LightCyber Introduces Free Purple Team Assessment to Test Data Breach Readiness

  • Security
  • 07.10.2016 02:15 pm

-LightCyber, a leading provider of Behavioral Attack Detection solutions, today announced that it is partnering with leading security consulting firms to provide free Purple Team Assessment for determining “data breach fitness” and assess an organization’s ability to detect active network attackers. The exercise combines the Red Team attack simulation by the partner with a Blue Team evaluation using LightCyber Magna Behavioral Attack Detection. The free offer is available through the remainder of 2016.

“In this age of catastrophic data breaches and with the recognition by the majority of security practitioners that they are blind to active attackers lurking on their networks, security assessments must go beyond the basics of vulnerability scans,” said Jason Matlof, executive vice president, LightCyber. “Purple Team testing provides a true measure of one’s ability to detect the operational behaviors of those attackers that inevitably will get into your network.”

As part of the assessment, an experienced Red Team tester from partner service providers will execute covert network attacks, focusing on reconnaissance, lateral movement and data exfiltration. The Red Team tester will utilize the tools, tactics and procedures of real threat actors to simulate an advanced attack and uncover weaknesses in systems and applications while remaining hidden.

Prior to the Red Team activities, LightCyber will deploy its Magna Behavioral appliance in the organization’s network to perform the Blue Team function by monitoring activity and learning the expected behavior of all users and devices. Then, during the attack simulation, one can see if Magna detects the red team attack. At the same time, the exercise checks whether existing infrastructure—such as firewalls, intrusion prevention systems and other security solutions—can spot the malicious activity.

The limited scope Red Team assessment delivers:

  • A high-level risk analysis of system, application and social engineering vulnerabilities
  • Valuable insight into how attackers would operate inside an organization’s network
  • A detailed report of LightCyber Magna security findings
  • An assessment of the organization’s overall security posture
  • Recommendations to improve incident response processes

Insights from Managed Security Service Providers

“The question that any CIO or security leader should be asking is whether or not their organization has the ability to find an active attacker before it’s too late,” said Jim Broome, president, Direct Defense. “The Purple Team exercise illustrates the blind spots that legacy security solutions have and how they hamper a company’s ability to spot and stop a network intruder. These should be a mandatory feature of any security solution for an organization that takes security seriously.”

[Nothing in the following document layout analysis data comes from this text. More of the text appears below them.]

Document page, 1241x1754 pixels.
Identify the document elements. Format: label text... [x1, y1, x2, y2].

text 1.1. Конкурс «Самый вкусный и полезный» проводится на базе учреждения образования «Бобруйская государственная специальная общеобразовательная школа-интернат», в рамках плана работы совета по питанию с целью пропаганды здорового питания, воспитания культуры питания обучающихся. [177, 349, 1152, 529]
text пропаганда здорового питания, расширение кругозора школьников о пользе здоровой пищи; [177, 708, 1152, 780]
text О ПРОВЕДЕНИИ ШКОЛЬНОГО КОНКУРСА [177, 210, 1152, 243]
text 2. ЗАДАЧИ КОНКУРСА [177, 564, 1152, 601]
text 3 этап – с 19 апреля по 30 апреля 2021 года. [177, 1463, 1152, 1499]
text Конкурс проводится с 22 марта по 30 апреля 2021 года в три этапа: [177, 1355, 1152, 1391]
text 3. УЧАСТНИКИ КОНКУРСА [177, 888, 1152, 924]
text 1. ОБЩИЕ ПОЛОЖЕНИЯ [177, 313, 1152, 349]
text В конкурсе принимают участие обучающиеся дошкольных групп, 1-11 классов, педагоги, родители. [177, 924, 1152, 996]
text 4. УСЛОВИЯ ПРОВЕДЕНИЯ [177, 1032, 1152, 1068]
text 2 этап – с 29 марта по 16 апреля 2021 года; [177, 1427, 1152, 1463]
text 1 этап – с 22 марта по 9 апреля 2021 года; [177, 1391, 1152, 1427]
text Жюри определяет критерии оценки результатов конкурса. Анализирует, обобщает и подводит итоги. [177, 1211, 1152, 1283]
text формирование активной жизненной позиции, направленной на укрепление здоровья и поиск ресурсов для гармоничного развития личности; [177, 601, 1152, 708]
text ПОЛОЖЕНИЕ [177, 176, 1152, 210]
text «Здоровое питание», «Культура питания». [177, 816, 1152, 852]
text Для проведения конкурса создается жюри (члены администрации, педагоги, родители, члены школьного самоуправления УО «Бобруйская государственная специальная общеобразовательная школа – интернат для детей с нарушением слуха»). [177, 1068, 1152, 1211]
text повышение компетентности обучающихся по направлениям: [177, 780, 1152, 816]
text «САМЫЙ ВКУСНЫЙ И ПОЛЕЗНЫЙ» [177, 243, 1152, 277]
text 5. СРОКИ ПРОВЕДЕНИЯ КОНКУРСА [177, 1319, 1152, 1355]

“The dark ages of security ends with a Purple Team assessment that can determine one’s ability to root out a network attacker,” said Rob Anderson, chief operating officer, Secure Data Solutions, Inc. “Fallout from the massive Yahoo breach should give pause to any security or IT leader to confront their ability to stop an in-progress data breach.”

“The combination of a Red Team and a Blue Team exercise run in parallel provides an extremely valuable test of an organization’s ability to detect network intruders,” said Dominic Genzano, CEO at STIGroup, Ltd. “The lessons learned from this program should be very revealing and extremely valuable to the organization."

“Too many companies don't have the capabilities necessary to identify advanced threats on their network,” said Randy Watkins, director of security architecture, Critical Start. “The Purple Team approach may be quite revealing as to where a company stands in its ability to detect such attack activity.”